In 1865 he was elected a member of the Harveian Society of Edinburgh and served as president in 1893. In 1866 he was elected a Fellow of the Royal Society of Edinburgh his proposer being John Hutton Balfour. At this time he was living with his family at 32 Queen Street, a fashionable Georgian townhouse.

He resigned his post as pathologist, and was in early 1876 elected ordinary physician to the Royal Infirmary and lecturer on clinical medicine. On the death of Dr. Thomas Laycock later the same year, Grainger Stewart succeeded him as Professor of Medicine at the University of Edinburgh, serving as such until his own death in 1900.
He wrote several prominent medical works, notably on kidney, lung and nervous diseases, and the popular textbook On the position and prospects of therapeutics: a lecture introductory to a course on materia medica and dietetic (1862).

Grainger Stewart was president of the tenth International Medical Congress in Berlin, and in 1898 was president of the British Medical Association at its meeting in Edinburgh. From 1889 to 1891 he was president of the Royal College of Physicians of Edinburgh. In 1882 he was appointed a Physician-in-Ordinary to Queen Victoria for Scotland, and in 1894 received a knighthood on the recommendation of the Prime Minister, Lord Rosebery. He received the honorary degree Legum Doctor (LL.D.) from Aberdeen University in 1897.

He was also a literary critic, playwright, and amateur archaeologist, an elder of the Free Church and in politics a Liberal.
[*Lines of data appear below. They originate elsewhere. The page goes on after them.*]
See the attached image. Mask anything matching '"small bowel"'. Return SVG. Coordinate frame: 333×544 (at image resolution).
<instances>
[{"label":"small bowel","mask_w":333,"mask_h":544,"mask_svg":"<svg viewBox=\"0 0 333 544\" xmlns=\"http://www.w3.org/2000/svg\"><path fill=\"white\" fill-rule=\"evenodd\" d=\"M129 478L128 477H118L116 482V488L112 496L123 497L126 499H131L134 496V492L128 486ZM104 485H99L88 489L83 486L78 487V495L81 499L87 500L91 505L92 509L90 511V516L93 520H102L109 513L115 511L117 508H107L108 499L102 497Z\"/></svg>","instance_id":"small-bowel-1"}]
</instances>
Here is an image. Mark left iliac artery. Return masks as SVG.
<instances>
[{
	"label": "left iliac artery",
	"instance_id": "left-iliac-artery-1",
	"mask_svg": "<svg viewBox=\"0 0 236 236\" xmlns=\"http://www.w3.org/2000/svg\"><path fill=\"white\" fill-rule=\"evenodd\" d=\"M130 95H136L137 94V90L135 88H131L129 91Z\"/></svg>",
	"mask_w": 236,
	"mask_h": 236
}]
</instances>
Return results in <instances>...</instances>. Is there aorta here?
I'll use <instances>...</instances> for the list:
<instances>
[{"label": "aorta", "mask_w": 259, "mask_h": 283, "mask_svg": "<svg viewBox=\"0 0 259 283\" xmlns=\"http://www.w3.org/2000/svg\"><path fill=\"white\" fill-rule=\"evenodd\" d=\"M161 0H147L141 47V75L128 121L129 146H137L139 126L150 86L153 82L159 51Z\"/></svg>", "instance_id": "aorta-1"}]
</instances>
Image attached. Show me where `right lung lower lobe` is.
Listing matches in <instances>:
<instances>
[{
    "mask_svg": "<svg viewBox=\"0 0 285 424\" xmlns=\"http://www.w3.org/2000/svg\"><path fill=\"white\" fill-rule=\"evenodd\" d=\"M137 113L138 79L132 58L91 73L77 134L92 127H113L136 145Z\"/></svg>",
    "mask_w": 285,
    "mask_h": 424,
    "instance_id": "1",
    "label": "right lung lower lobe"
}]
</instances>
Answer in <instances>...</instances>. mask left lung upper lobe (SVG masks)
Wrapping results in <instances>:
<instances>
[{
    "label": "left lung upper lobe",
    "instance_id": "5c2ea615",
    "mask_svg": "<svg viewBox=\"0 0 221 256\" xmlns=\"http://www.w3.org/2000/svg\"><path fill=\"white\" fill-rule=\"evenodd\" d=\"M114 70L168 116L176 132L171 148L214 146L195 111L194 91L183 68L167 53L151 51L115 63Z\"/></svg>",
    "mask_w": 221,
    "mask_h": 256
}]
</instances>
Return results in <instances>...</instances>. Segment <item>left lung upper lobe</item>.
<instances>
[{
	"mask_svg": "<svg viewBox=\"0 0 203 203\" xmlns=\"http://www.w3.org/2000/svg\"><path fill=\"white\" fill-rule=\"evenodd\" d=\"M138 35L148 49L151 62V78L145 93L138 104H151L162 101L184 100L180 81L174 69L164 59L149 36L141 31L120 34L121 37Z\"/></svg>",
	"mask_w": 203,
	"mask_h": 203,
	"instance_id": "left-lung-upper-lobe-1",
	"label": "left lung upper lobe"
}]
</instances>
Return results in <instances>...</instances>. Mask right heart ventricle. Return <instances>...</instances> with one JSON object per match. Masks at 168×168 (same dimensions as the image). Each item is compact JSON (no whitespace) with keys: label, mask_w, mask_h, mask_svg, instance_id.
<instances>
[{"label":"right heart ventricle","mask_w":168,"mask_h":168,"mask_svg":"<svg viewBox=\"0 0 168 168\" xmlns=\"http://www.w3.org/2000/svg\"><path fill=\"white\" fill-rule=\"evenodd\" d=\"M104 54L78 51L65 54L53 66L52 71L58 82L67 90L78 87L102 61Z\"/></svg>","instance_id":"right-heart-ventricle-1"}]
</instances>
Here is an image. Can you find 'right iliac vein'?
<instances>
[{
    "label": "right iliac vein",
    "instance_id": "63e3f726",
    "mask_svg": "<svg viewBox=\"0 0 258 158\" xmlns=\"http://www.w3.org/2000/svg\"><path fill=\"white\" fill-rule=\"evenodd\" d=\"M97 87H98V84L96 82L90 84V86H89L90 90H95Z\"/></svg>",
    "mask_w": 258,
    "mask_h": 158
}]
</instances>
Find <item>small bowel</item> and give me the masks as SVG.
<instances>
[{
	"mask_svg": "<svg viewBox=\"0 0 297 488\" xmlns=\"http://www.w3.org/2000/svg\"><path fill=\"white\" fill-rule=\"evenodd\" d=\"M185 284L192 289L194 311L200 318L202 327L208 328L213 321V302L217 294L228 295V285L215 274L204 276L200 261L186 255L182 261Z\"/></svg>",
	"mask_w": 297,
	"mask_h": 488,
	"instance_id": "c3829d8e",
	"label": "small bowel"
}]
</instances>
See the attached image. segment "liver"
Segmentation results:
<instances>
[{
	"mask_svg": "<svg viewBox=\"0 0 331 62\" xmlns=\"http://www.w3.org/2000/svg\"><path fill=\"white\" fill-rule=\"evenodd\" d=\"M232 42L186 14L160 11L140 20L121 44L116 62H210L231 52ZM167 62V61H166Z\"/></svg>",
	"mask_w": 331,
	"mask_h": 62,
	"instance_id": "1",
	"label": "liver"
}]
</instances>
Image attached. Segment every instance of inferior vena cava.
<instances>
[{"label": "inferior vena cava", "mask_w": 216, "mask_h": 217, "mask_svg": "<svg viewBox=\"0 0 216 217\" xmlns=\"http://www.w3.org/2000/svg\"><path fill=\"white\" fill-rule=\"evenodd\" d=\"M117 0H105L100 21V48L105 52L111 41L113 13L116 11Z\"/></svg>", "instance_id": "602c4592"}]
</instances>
In later life Stewart lived at 19 Charlotte Square, one of Edinburgh's most prestigious addresses, just off Princes Street. He died at his residence in Edinburgh on 3 February 1900, and is buried in an east-facing grave in one of the smaller south sections in Dean Cemetery in Edinburgh. The grave is marked by a modest curved stone.

== Family ==

He married twice: first in 1863 to Josephine Dubois Anderson, who died the following year; second, in 1866, to Jessy Dingwall Fordyce MacDonald, daughter of Robert MacDonald. Both wives are buried with him.

His daughter, Agnes Grainger Stewart, was a writer.

== Artistic recognition ==

His sketch portraits of 1884, by William Brassey Hole, are held by the Scottish National Portrait Gallery.